Good results bring great expectations

TED WYMAN

, Last Updated: 11:46 AM ET

The CFL is a what-have-you-done-for-us-lately kind of league. Just ask Troy Westwood and Damon Allen about that.

If you can't get the job done, you don't have one.

Hall-of-Fame numbers, all-time records and impeccable reputations be damned.

Milt Stegall continues to be one of the best receivers -- if not the best -- in the CFL as he pursues the record for career touchdowns at the age of 37.

Still, if Stegall were to hang on too long and his skills started to diminish, even he could wind up in the same boat as Allen and Westwood, who both found out you can always be pushed aside if someone with more upside comes along.

In the CFL, you have to continually prove yourself and you only get so many chances.

The same principle applies to coaches.

Danny Maciocia of the Edmonton Eskimos looked like wonder boy when he took over the team and guided it to a Grey Cup in his first season.

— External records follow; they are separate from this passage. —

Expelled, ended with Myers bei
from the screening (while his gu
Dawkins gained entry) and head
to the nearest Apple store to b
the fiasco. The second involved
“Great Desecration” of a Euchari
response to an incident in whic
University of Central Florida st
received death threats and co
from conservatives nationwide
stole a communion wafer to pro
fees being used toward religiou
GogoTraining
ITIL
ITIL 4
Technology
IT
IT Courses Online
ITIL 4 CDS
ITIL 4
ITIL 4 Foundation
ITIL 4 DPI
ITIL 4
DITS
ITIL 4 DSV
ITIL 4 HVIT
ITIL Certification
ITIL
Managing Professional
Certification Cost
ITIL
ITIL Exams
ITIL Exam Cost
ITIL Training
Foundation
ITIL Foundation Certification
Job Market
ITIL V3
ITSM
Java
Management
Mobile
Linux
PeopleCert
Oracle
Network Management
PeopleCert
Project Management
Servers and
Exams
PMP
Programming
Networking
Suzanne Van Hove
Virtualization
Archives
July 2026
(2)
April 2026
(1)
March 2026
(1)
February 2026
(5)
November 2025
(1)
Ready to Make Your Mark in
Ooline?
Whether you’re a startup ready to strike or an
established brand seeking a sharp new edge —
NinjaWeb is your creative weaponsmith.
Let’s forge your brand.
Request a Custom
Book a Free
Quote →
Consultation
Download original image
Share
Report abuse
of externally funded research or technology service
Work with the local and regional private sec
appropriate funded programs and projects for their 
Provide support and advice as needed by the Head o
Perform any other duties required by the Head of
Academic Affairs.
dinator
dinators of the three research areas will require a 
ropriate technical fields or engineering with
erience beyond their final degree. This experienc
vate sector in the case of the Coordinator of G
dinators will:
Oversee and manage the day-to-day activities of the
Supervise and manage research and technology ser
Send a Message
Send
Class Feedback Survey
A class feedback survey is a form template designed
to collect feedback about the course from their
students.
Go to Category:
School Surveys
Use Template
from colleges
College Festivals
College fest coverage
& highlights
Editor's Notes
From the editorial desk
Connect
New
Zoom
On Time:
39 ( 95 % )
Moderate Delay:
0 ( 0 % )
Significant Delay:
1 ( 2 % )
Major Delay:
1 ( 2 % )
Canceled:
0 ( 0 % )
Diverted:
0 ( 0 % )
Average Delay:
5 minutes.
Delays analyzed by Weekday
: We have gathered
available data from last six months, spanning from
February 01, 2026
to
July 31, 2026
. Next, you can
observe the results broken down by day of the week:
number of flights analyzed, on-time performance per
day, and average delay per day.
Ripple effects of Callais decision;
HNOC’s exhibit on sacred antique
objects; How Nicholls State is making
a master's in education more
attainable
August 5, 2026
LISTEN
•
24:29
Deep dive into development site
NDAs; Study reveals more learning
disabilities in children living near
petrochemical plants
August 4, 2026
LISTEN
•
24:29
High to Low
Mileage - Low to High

Last year, he left fans wondering what he was smoking as his team plummeted to last place in the West.

That Grey Cup title seems an awfully long time ago to Eskimos fans who are not accustomed to missing the playoffs.

Maciocia now has to prove himself all over again or he might soon be on his way out the door.

Here in Winnipeg, fans don't have quite as lofty expectations. The Blue Bombers haven't won a Grey Cup since 1990 and have had some lean years recently, so last season's 9-9 record was looked upon favourably by the faithful.

Bombers coach Doug Berry looked like a miracle-worker, taking over the mess left by Jim Daley, and putting together a competitive team that could have made it to the Grey Cup with a couple of breaks.

Berry was a breath of fresh air for the Winnipeg Football Club. His enthusiasm wore off on the entire team and, by extension, the team's fans.

That enthusiasm has blossomed into something more challenging for Berry -- optimism.

The starved fans of a city that hasn't celebrated a championship this millennium are starting to believe that this might be the year and, if it's not, the year is nigh.

All this suggests Berry is no longer a newcomer who can impress just by putting together a team that is better than the year before.

Now he is a white knight, expected to lead the team to the Promised Land.

So far, he is relishing the opportunity.

"I like being looked up to and I hope the rest of the East has to look up to us for the rest of the season," Berry said.

"(There's) not more pressure ... we're expected to win every week. I have high expectations anyhow."

This, of course, is not to say that Berry's job is in jeopardy if the Bombers don't win the Grey Cup this year, or even next year.

He has performed admirably in his short time at the helm and everyone wants to see what he can do with a boatload of talent.

Still, the higher you climb on the ladder of expectation, the harder you fall if things start to go south.

Something tells us Berry has the wherewithal and the skill to flourish amid high hopes and make something special come to pass.